The coal industry is expected to fall short of demand in 2005, with some areas possibly being hit by striking shortfalls despite robust growth in production.
The prediction was made at the ongoing weeklong Coal Ordering Conference in Qinhuangdao, in Hebei Province, which started last Thursday.
The conference attributed the expected shortfalls to soaring demand, inadequate production capacity and transportation.
The largest will be concentrated in the east and south of the country, said Han Yong, a coal industry analyst with Shanghai-based China Securities.
In eastern China only a small number of areas, including Anhui and Shandong provinces, produce coal, Han said, while regions like Shanghai, as well as Jiangsu and Zhejiang provinces yield little, but are amongst the largest consumers nationwide.
2.05 billion tons is expected to be produced this year, enough to meet basic needs. Yet inadequate transportation will bottleneck the country's market balance, said an industry insider from China Coal and Coke Holding Ltd.
In an effort to relieve the situation, the government is planning to further expand transportation routes from coal-rich regions, including Shanxi and Shaanxi provinces and the western area of Inner Mongolia Autonomous Region, and improve transportation facilities at ports such as Qinhuangdao, according to official sources.
Han told China Daily the country is expected to improve transportation capacity of the railway between Datong in Shanxi and Qinhuangdao in Hebei from 2004's 150 million tons to 200 million tons this year.
In order to increase production, the National Development and Reform Commission (NDRC) aims to further improve performance by shutting down coal mines that do not meet basic production conditions, and by regulating new mines and power plant construction.

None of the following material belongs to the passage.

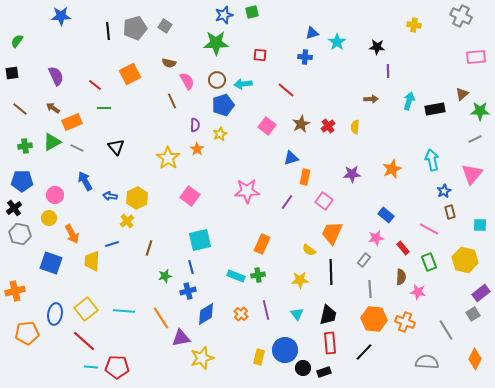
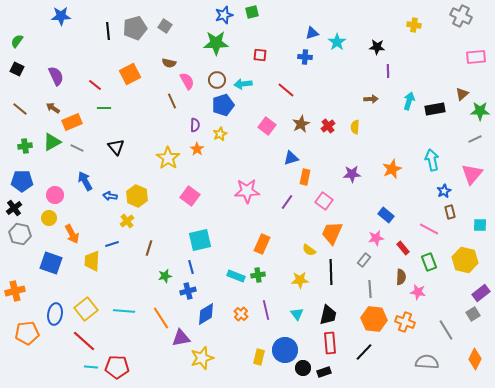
black square at (12, 73): moved 5 px right, 4 px up; rotated 32 degrees clockwise
yellow hexagon at (137, 198): moved 2 px up; rotated 10 degrees counterclockwise
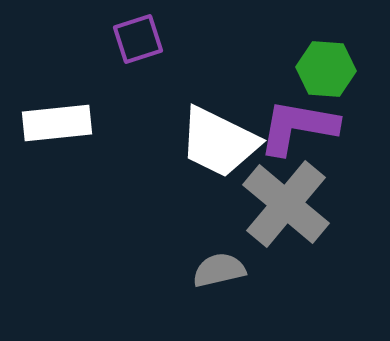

The country is expected to speed up work on existing large coal mines and fortify producers' technical strengths this year, said Han Yong.
"Large coal mines boast 70 to 80 percent efficiency in coal production, compared with the small producers' roughly 20 percent," said Han, so the elimination of small mine construction projects would not have a major impact on the country's coal supply.
The NDRC is also attempting to streamline supply and demand information sharing. The coal industry association, power generation units, and transportation sections will be required to provide detailed production information.
Han said the government is attempting, with this move, to promote market regulation, further signaling the establishment of a nationwide coal exchange center to replace the annual coal ordering conference.
Five areas - power generation, fertilizer production, steel production, individual consumers and exports - will be given priority, said an official statement, in order to guarantee stable economic development.
The weeklong conference, also stressed the importance of restricting disordered construction in high energy consuming industries, including steel, cement, and power generation, in reducing irrational demand.
Last year, the central government took steps to rein in construction in sectors including steel and power generation, and the endeavor is expected to continue this year, experts say, with an aim to ensure an optimized economic structure and a balanced energy supply and demand.